The test, which took place amid the ongoing 2018 Rim of the Pacific maritime (RIMPAC) exercises, was also done in an effort to test the task force's ability to effectively communicate with one another and coordinate an attack.
Over a five-hour period, the USS Racine, a Newport-class tank landing ship, was hit by rockets from the US Army's Apache helicopters and High Mobility Artillery Rocket System (HIMARS) before two of Japan's SSM-12 were deployed, Stars and Stripes reported. The simulated attack later concluded with a second HIMARS attack.
"You're seeing the future, here," Gen. Robert Brown, commander of the US Army Pacific, told newspaper The Garden Island. "We're taking systems that weren't designed to talk together in many cases."
"We're going to learn a lot from this. If you're not learning, if some things don't go wrong, you're not pushing yourself enough," he added.
According to Stars and Stripes, since the task of the operation wasn't meant to sink the ship, officials only fired off missiles that did not have warheads or had minimal explosives.

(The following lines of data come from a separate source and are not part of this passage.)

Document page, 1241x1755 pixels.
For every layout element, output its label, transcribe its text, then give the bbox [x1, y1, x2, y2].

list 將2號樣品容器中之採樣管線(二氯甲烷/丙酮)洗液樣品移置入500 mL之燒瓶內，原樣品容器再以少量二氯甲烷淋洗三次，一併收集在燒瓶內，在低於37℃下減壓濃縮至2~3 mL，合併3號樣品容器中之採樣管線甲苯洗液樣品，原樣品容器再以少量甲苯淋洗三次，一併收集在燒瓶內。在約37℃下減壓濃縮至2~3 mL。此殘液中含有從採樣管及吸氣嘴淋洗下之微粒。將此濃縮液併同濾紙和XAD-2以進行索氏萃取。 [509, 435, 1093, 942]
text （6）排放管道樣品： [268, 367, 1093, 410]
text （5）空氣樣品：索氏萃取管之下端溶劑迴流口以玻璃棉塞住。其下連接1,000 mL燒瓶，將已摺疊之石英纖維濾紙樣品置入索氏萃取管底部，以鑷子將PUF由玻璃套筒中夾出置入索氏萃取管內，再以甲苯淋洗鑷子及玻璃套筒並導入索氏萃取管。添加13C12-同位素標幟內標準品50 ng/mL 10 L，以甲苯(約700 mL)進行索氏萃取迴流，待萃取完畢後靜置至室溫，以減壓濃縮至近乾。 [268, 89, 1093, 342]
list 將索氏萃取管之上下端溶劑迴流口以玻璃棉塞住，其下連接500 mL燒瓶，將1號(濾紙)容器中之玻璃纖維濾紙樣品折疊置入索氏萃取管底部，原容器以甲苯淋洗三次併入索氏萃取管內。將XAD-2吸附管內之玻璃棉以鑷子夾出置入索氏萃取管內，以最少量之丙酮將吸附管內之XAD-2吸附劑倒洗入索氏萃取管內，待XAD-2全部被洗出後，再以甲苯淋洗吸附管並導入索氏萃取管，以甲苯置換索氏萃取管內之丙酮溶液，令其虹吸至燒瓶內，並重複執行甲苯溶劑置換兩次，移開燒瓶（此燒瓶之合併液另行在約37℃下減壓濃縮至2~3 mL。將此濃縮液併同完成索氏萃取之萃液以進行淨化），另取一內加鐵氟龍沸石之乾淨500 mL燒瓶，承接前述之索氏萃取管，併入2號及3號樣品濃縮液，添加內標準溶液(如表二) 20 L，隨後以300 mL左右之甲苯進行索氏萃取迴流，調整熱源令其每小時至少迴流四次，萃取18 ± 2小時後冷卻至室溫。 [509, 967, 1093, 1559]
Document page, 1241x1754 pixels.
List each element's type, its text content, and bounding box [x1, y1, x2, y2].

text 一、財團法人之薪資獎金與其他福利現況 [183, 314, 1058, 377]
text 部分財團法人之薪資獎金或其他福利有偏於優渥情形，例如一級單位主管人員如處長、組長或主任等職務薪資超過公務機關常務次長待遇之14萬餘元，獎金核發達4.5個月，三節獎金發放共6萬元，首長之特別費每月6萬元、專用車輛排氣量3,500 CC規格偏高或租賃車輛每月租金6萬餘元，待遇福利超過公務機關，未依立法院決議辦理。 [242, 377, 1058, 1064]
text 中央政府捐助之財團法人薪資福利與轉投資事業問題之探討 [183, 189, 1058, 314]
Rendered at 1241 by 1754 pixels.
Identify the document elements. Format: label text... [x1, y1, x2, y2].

"There are so many attacks on the ship sequenced today, and we want the ship to still stand at the end of it so some of them were designed not to sink the ship on the first shot," Col. Chris Wentland, the task force commander, told the website. "There was damage to the structures on the top, but not the hull."
The operation marked a historic moment between US and Japanese forces as they worked side-by-side to first find the Racine, then make sure the area was clear of endangered animals and other vessels.
"This is the first time ever in history we have a Japanese Ground Self Defense Force weapons system SSM12, controlled by US fire control and US command, in a multidomain task force," Brown told The Garden Island.
The RIMPAC exercises, which brought some 25 nations, 46 surface ships, five submarines, more than 200 aircrafts and 25,000 military personnel to Hawaii, will conclude on August 2. Exercises first began in 1971.